先導役は七夕賞を得意の荒れ馬場で制したミヤビランベリ。その後をダブルティンパニー、グロリアスウィークが続き、1番人気のダイシングロウは中団に位置。勝ち馬ドリームジャーニーはそれらを見ながら、後方をじっくりと進んだ。
ただ、1000m通過59秒3はオープン馬にすると平均ペース。明らかに先行馬有利の流れだった。「返し馬の感じも良かったし、引っ掛からないように、リズム良く走ることだけ気をつけました」とは池添騎手だが、もちろん、ここでは悠長に構えてはいられない。

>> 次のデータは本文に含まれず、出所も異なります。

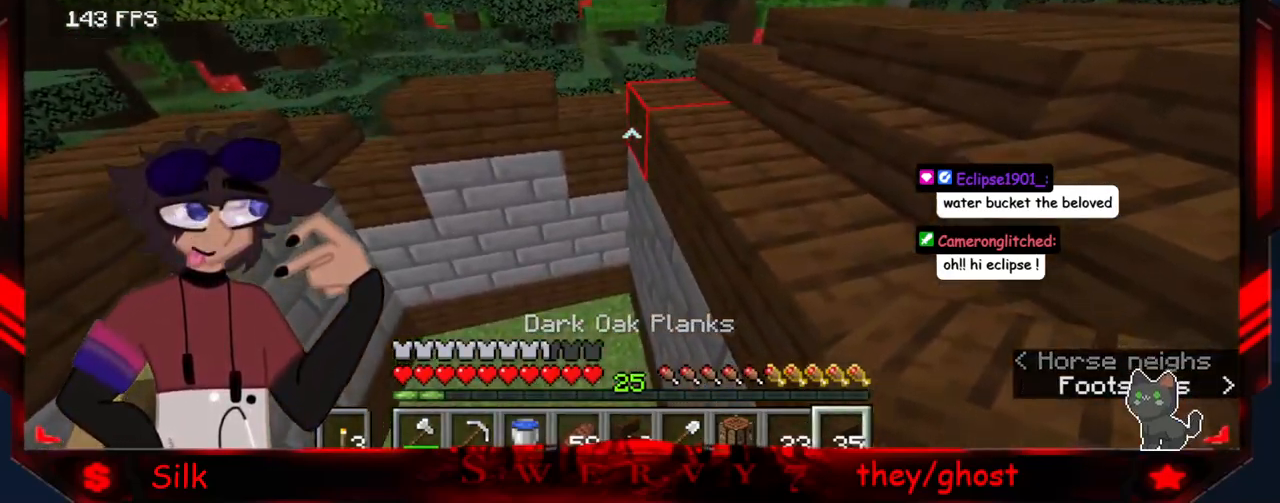
{"keys": ["s"], "mouse": ["right"], "events": [[217, "mouse_right", "down"], [317, "d", "down"], [350, "mouse_right", "up"], [367, "s", "down"], [434, "mouse_right", "down"], [467, "d", "up"]]}
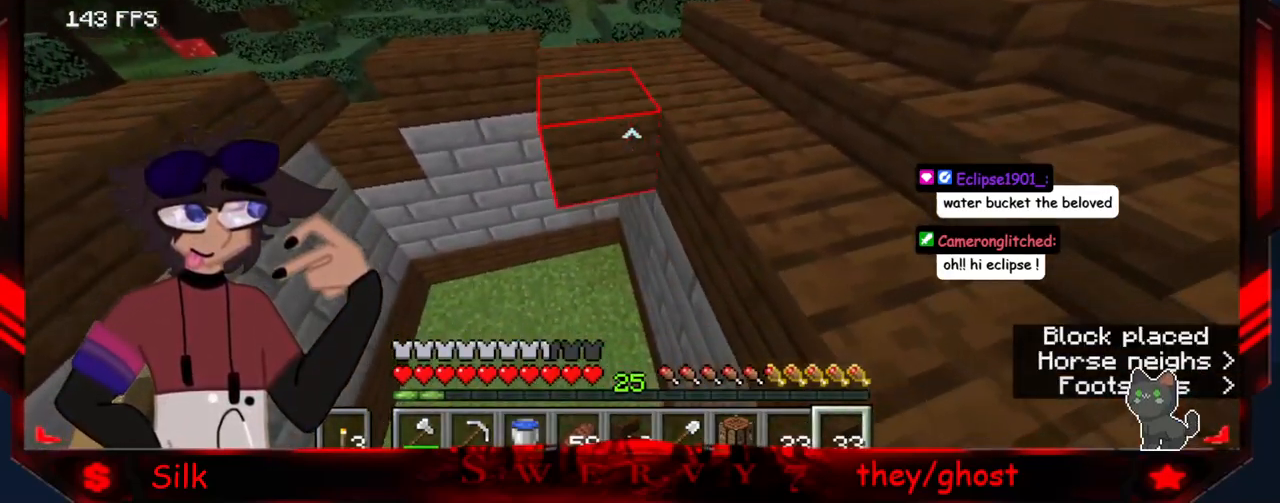
{"keys": ["a", "s"], "mouse": ["right"], "events": [[50, "mouse_right", "up"], [134, "mouse_right", "down"], [400, "a", "down"]]}
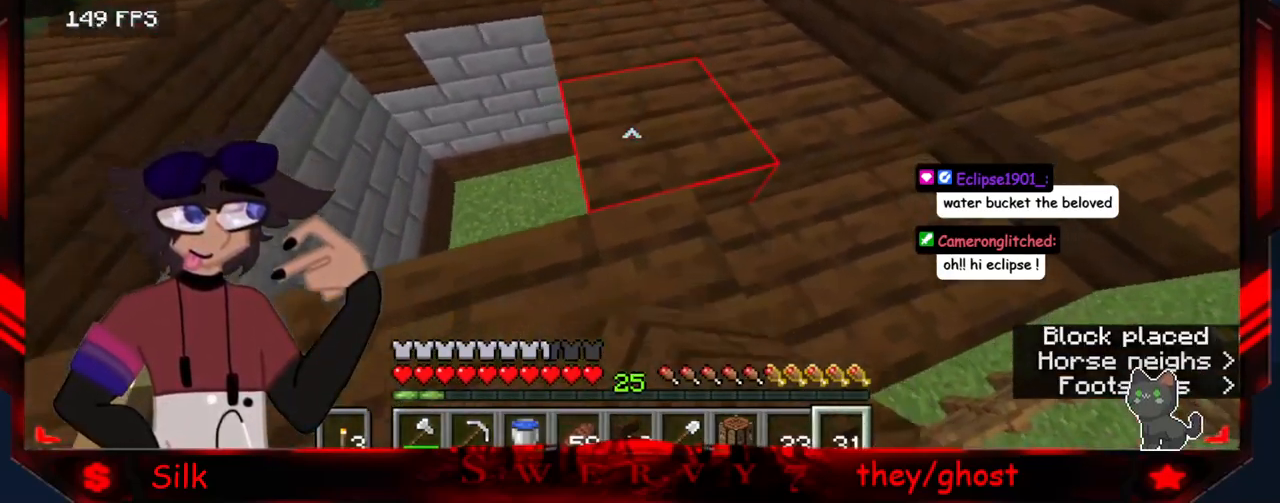
{"keys": [], "mouse": [], "events": [[17, "s", "up"], [34, "mouse_right", "up"], [516, "a", "up"]]}
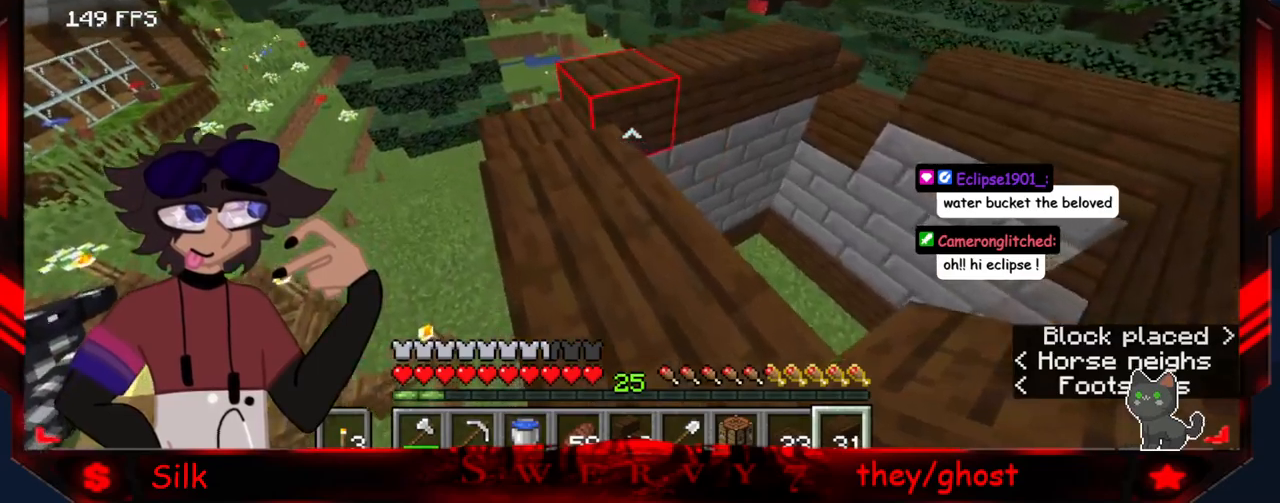
{"keys": [], "mouse": [], "events": []}
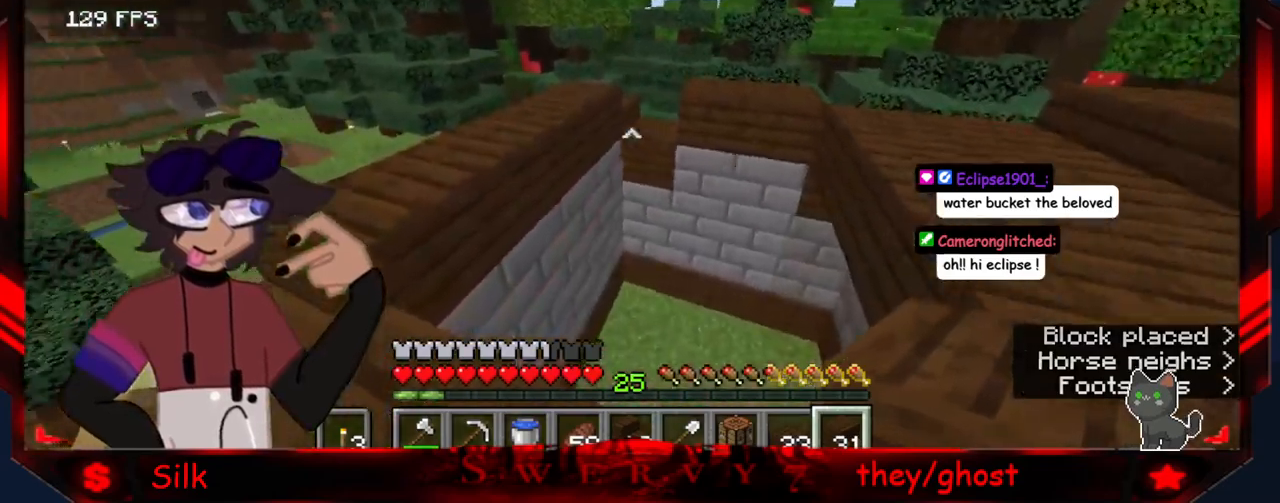
{"keys": [], "mouse": ["right"], "events": [[350, "mouse_right", "down"]]}
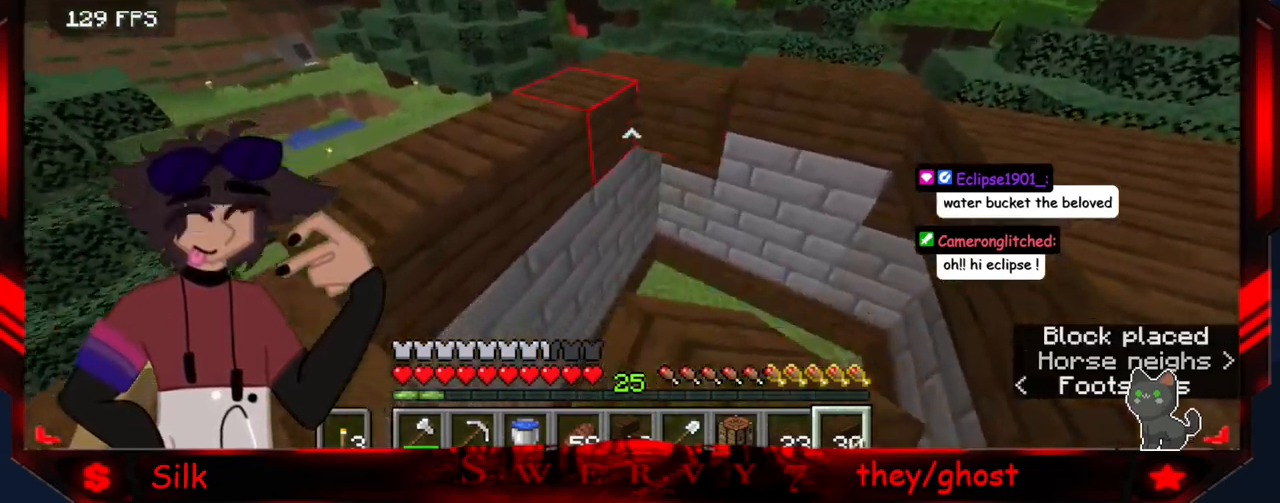
{"keys": ["a", "s"], "mouse": ["right"], "events": [[17, "s", "down"], [150, "a", "down"], [367, "mouse_right", "up"], [467, "mouse_right", "down"]]}
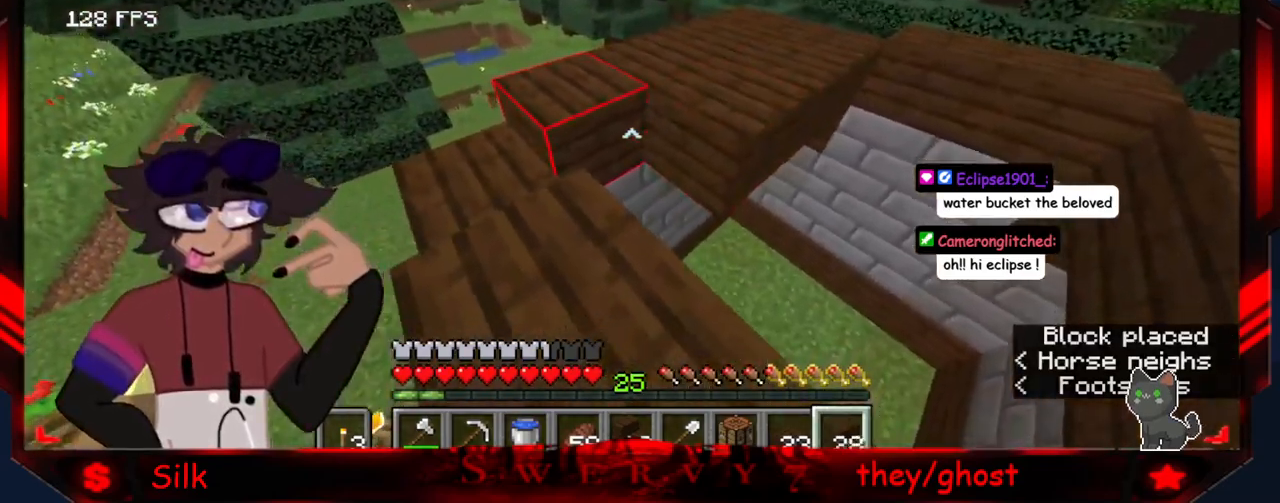
{"keys": [], "mouse": [], "events": [[50, "s", "up"], [100, "a", "up"], [134, "mouse_right", "up"]]}
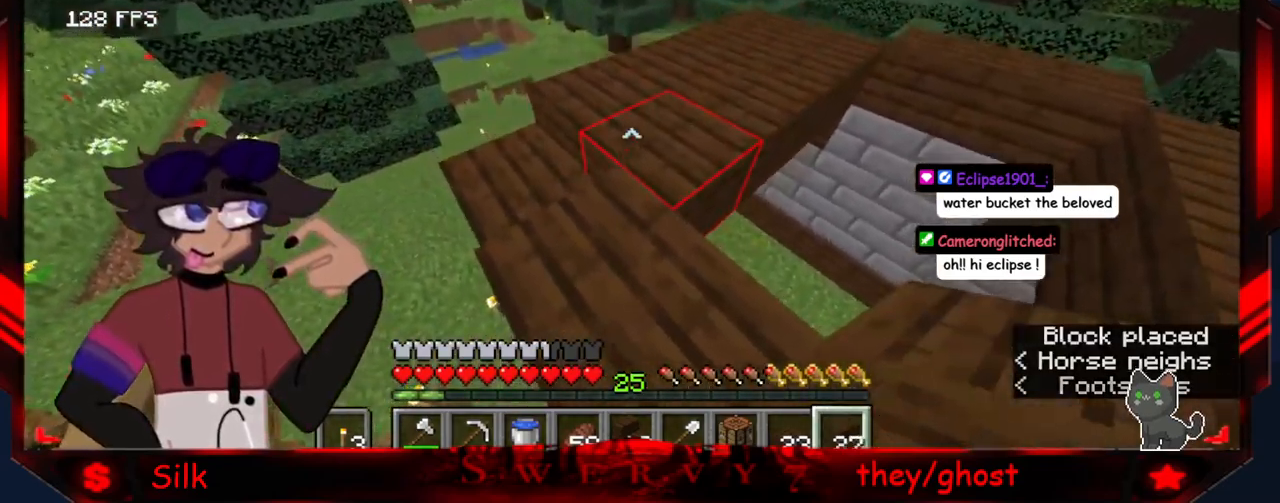
{"keys": [], "mouse": [], "events": []}
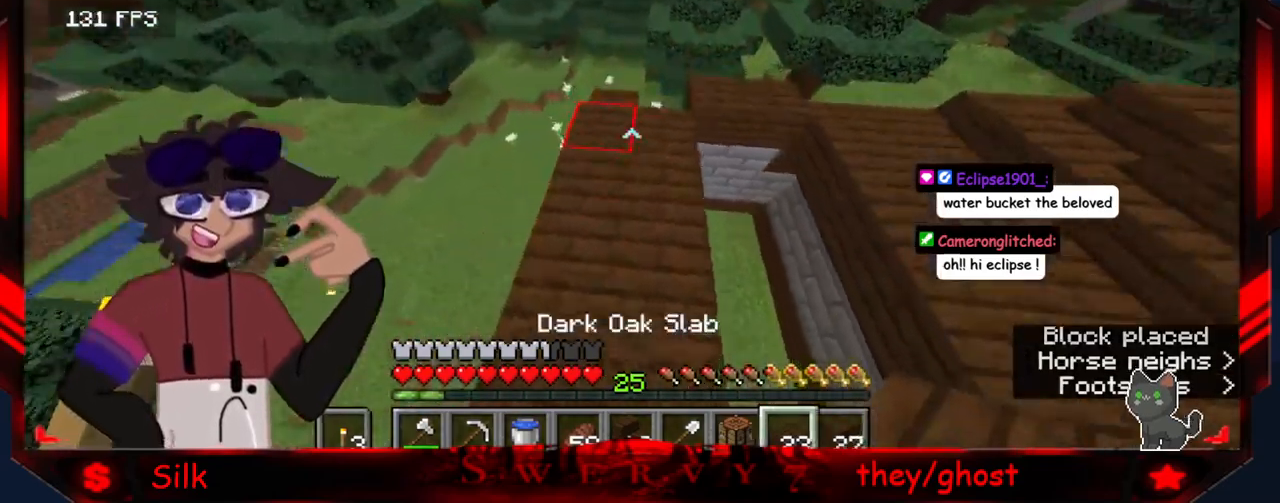
{"keys": [], "mouse": [], "events": []}
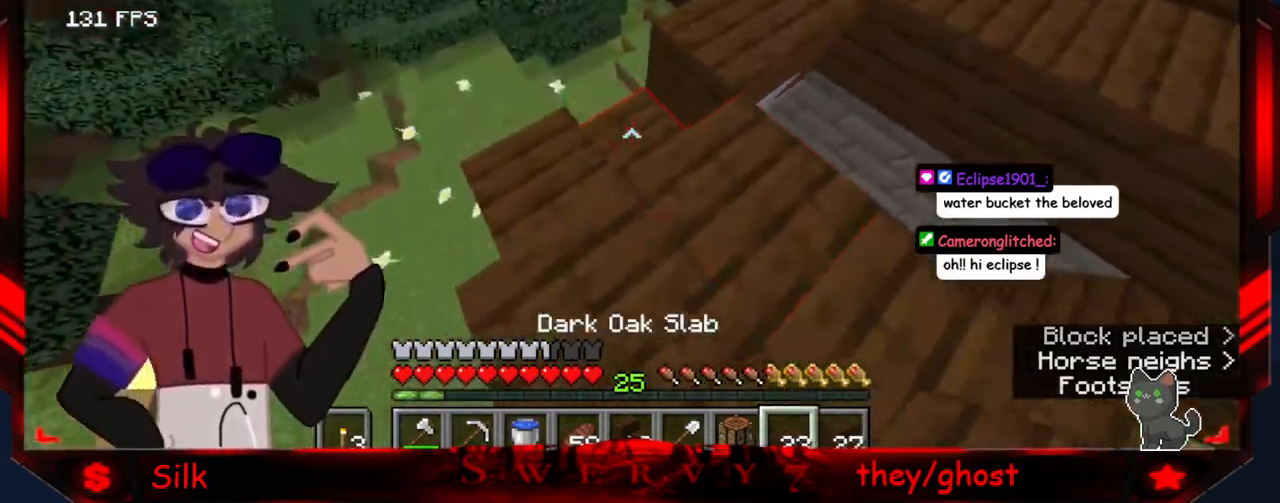
{"keys": [], "mouse": [], "events": [[167, "mouse_right", "down"], [350, "mouse_right", "up"]]}
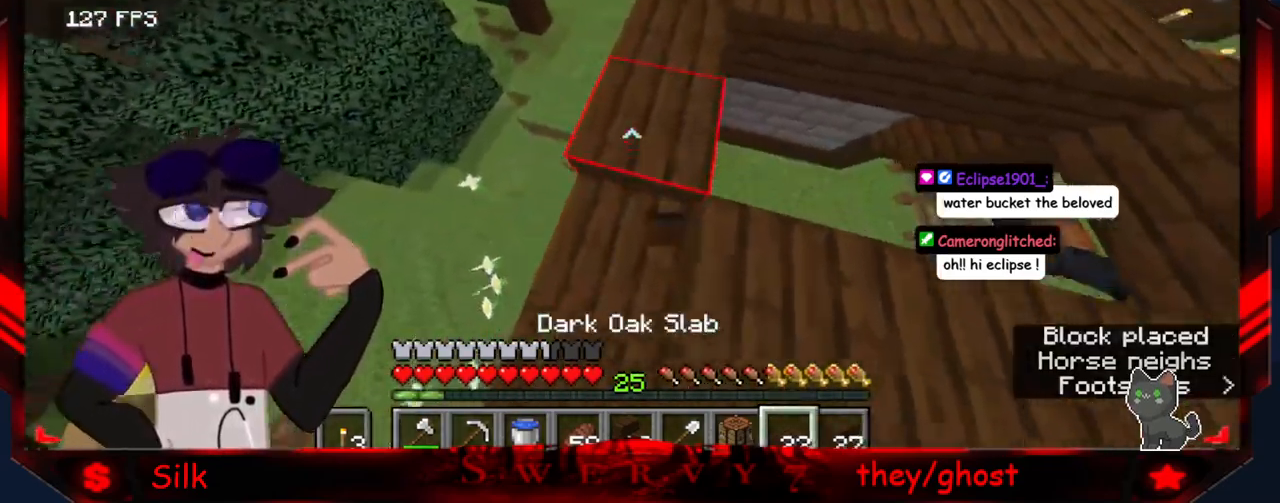
{"keys": [], "mouse": [], "events": []}
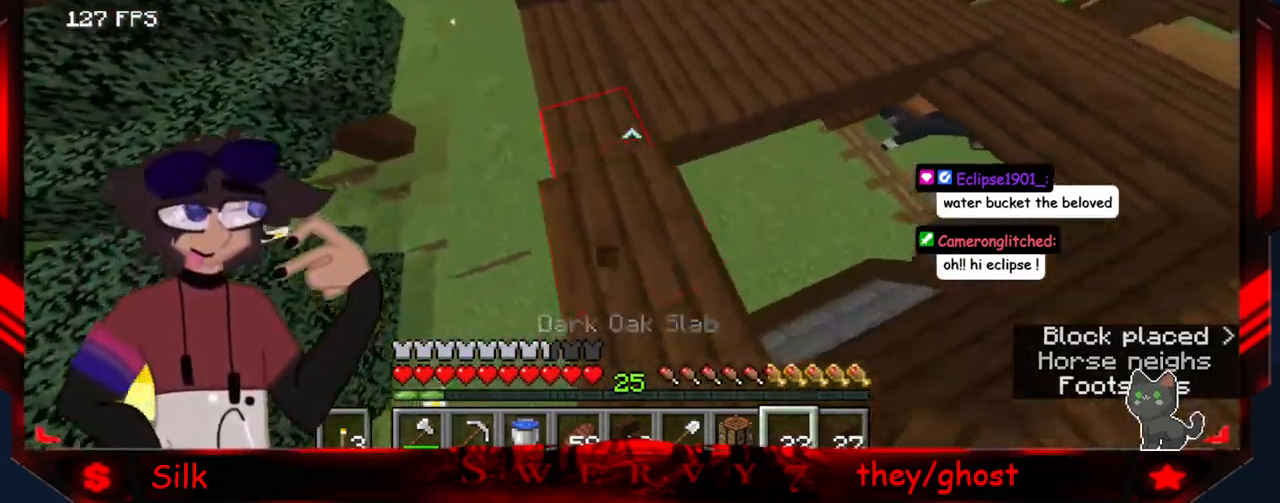
{"keys": [], "mouse": [], "events": []}
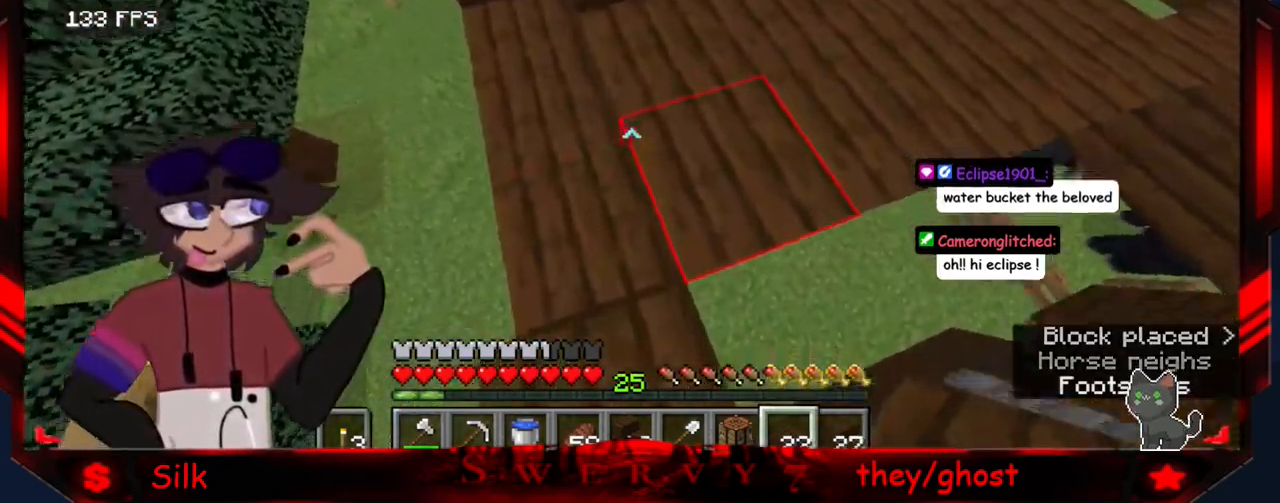
{"keys": ["s"], "mouse": [], "events": [[401, "s", "down"]]}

3コーナー付近からマクるように進出。先行集団に持ったままで並びかけると、あとは気合をつけるだった。
「安田記念で乗せていただきましたが、良くなる感じはもっていました。ゴール前は余裕もありました」。その前走は後方追走のまま10着に終わっているだけに、リベンジを果たした池添からは会心の笑みがこぼれた。
一方、この復活Vの裏には、残念ながら影の存在となってしまった立役者がいることも忘れてはならない。「4つコーナーを回るコースがこの馬には合っている」と小倉記念出撃を進言した武豊騎手こそその人だ。
追い込み馬に小倉2000mがフィットする?常識を覆す助言を送るあたり、やはり彼は天才だ。そして、その目には寸分の狂いもなかった。不運にも本人は先週の走行妨害で騎乗停止となってしまったが、昨秋の神戸新聞杯以来、勝ち星のないジャーニー再生計画はピンチヒッターの池添により完遂された。
「中間の様子にもよりますが、この後は毎日王冠(GII 東京芝1800m 10月12日)か、朝日CC(GIII 阪神芝2000m 9月15日)から天皇賞(秋)を考えます」と池江寿師。一昨年の2歳王者の復活で混とんとする秋の盾戦線が面白くなってきた。